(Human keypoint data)
=== Begin Enclosure ===
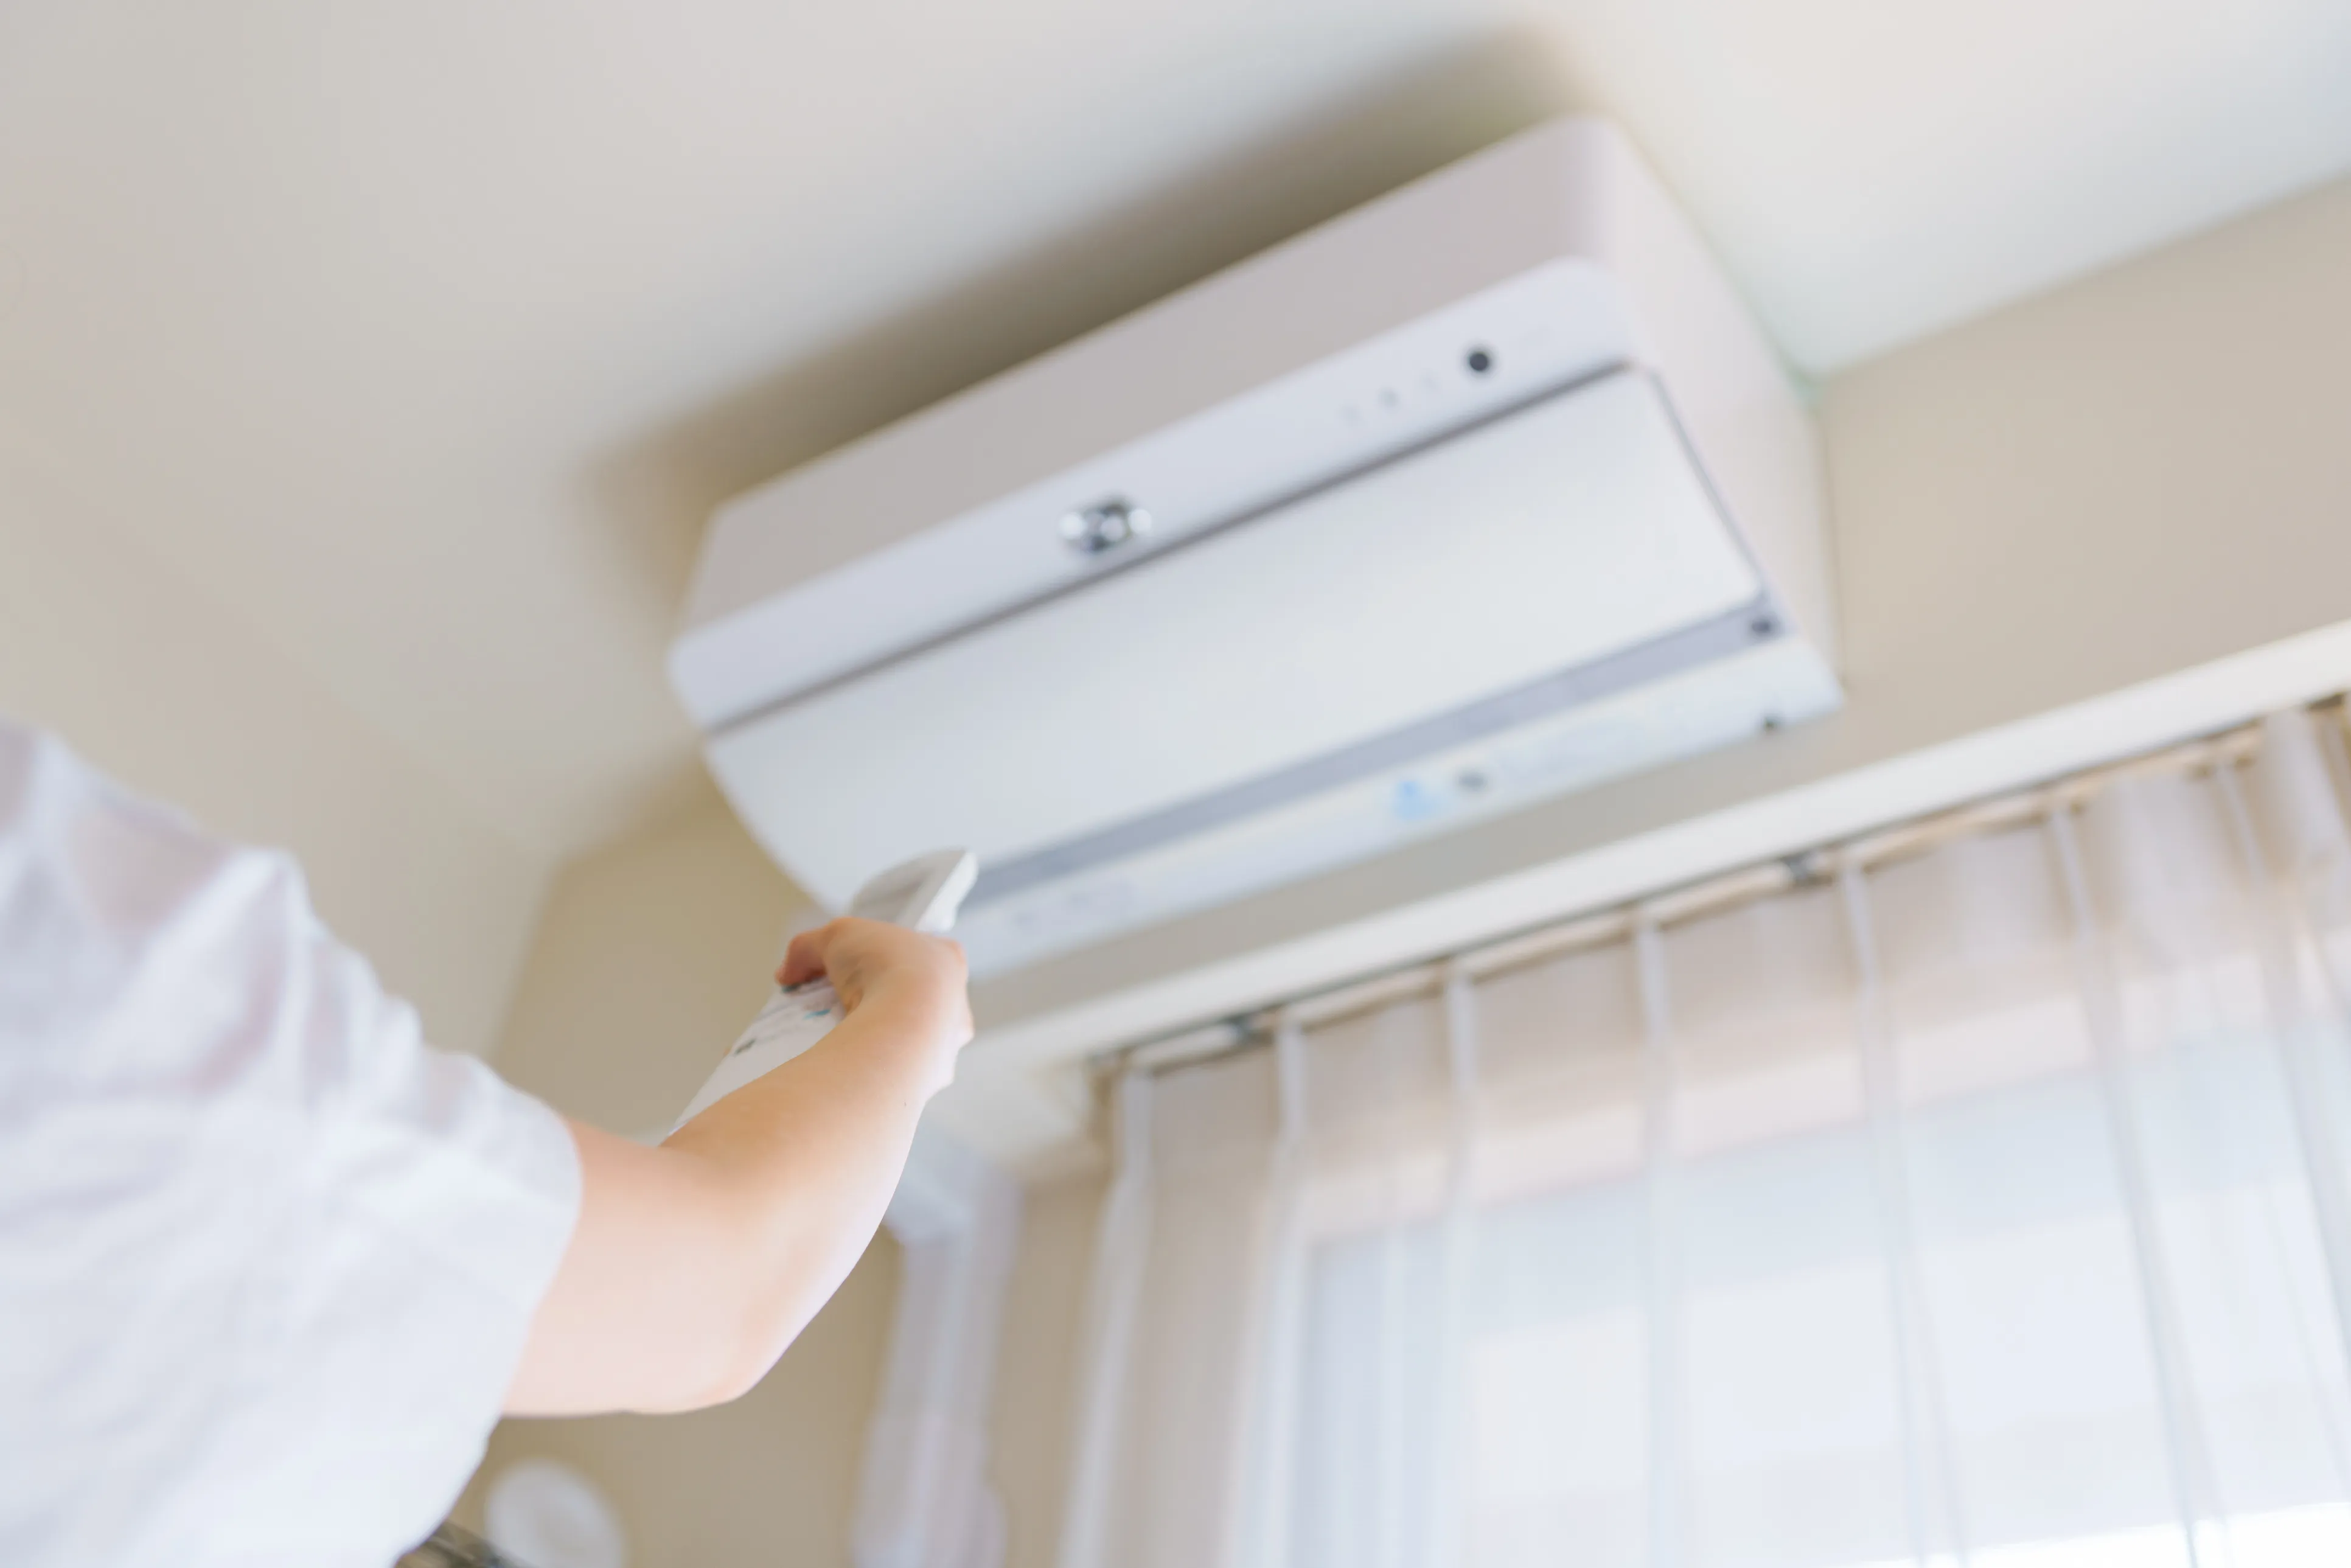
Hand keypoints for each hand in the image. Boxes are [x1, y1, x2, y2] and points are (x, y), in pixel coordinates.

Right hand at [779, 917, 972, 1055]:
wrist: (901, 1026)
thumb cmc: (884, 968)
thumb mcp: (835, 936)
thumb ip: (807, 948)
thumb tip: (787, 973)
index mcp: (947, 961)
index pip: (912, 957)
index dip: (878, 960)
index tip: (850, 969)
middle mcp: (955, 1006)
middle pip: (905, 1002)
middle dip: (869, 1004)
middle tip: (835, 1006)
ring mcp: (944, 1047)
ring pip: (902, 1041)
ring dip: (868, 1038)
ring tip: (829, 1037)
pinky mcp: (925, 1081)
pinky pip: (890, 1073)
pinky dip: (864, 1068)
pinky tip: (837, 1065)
=== End Enclosure ===
=== Begin Enclosure ===
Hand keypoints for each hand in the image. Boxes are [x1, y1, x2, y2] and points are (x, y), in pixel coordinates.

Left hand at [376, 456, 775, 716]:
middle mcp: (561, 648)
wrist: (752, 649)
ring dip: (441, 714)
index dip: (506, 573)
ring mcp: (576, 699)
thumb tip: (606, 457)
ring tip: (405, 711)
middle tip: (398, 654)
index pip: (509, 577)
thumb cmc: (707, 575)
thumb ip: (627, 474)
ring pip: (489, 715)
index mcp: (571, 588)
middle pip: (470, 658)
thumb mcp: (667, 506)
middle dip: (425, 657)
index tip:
=== End Enclosure ===
=== Begin Enclosure ===
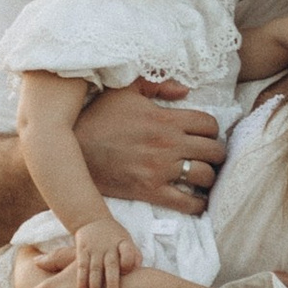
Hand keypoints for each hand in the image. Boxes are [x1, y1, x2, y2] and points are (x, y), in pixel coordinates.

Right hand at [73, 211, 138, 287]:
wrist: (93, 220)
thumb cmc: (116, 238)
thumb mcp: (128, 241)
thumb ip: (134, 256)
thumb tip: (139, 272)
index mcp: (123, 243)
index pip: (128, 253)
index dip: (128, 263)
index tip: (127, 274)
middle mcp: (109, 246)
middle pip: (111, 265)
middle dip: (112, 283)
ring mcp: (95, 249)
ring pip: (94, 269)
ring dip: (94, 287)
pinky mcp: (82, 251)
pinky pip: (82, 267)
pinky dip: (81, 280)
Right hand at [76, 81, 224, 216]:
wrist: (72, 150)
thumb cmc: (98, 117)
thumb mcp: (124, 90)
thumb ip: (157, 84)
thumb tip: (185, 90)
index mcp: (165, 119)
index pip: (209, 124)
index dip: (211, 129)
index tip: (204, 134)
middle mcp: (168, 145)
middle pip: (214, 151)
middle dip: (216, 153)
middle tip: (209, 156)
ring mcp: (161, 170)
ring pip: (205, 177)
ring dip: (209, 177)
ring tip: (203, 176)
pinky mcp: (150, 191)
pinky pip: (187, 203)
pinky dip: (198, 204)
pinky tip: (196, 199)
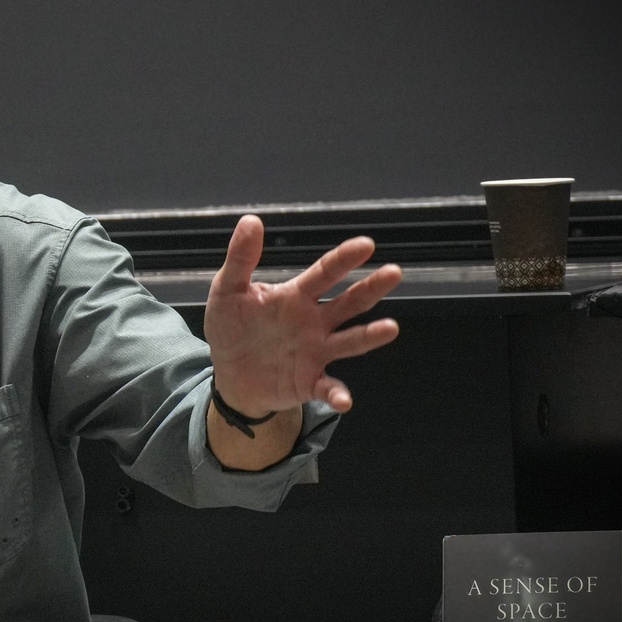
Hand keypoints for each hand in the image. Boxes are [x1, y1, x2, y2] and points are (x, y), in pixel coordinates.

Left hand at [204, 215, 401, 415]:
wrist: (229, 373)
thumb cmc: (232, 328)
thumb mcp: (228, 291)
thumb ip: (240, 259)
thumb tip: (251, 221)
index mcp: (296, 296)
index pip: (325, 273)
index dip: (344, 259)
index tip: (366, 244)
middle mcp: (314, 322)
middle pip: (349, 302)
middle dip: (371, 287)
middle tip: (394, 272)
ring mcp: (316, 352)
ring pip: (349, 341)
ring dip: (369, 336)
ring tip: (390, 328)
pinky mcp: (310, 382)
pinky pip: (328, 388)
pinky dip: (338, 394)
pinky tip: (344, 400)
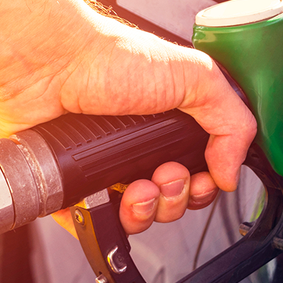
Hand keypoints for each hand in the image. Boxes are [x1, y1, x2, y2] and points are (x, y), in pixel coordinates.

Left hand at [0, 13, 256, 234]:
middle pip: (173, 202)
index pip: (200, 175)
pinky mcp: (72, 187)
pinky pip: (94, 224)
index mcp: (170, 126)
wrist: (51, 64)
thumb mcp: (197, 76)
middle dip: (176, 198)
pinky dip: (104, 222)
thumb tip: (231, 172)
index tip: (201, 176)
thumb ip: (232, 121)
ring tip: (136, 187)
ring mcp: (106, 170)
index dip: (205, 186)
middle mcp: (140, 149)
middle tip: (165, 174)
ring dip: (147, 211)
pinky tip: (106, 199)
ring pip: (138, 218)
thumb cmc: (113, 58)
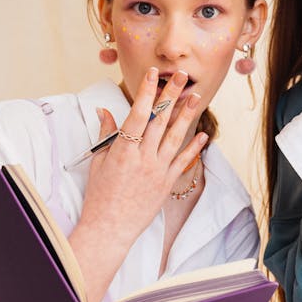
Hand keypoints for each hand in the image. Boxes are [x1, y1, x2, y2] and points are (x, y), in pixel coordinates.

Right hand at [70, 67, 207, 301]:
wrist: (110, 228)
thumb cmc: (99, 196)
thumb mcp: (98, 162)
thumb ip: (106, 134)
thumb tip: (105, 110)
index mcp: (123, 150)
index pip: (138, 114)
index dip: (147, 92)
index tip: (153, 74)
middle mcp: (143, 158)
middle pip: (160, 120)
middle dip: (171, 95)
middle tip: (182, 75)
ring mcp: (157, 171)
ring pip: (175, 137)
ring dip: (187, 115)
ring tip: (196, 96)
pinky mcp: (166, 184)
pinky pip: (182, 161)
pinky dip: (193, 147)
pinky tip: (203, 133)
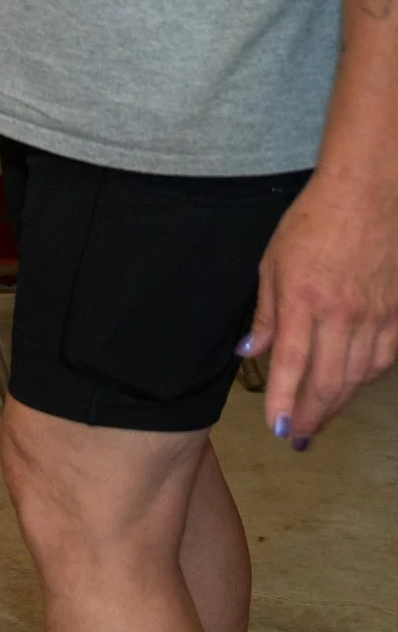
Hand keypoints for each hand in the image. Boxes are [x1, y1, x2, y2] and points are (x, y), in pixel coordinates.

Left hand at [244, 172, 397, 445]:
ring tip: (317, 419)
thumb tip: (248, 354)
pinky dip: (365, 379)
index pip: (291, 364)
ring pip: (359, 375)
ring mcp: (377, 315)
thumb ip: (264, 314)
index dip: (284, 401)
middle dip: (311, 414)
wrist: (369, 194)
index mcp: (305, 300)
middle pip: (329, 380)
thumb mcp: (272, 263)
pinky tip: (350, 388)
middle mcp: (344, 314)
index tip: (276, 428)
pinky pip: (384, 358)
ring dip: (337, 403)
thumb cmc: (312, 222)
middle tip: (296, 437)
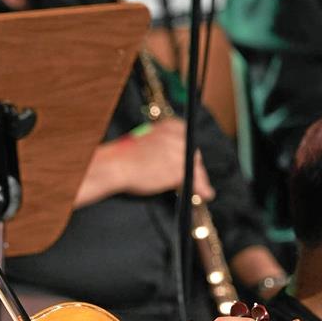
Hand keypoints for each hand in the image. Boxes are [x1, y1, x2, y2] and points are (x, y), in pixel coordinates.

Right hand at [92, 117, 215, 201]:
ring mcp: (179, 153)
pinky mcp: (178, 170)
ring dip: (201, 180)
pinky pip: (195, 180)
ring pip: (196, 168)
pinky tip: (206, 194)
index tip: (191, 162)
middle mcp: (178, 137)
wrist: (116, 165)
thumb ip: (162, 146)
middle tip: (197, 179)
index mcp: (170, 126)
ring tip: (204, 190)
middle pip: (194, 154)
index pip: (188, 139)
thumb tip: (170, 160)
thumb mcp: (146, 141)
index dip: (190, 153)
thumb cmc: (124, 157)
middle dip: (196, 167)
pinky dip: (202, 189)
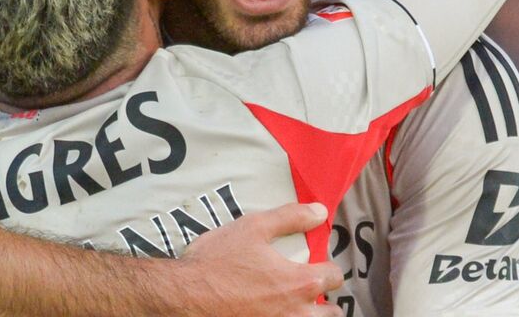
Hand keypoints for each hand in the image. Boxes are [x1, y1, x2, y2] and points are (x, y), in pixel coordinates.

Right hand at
=== End Enclosure ===
# What you need to do:
Of the lines above, show those in which "Right" appears.

# Written solution:
Right hand at [779, 917, 972, 1055]:
Right hand at [73, 211, 138, 287]:
Right hand at [76, 81, 224, 216]:
Right hand at [70, 67, 207, 301]:
Right hand at [92, 117, 215, 201]:
Right hand at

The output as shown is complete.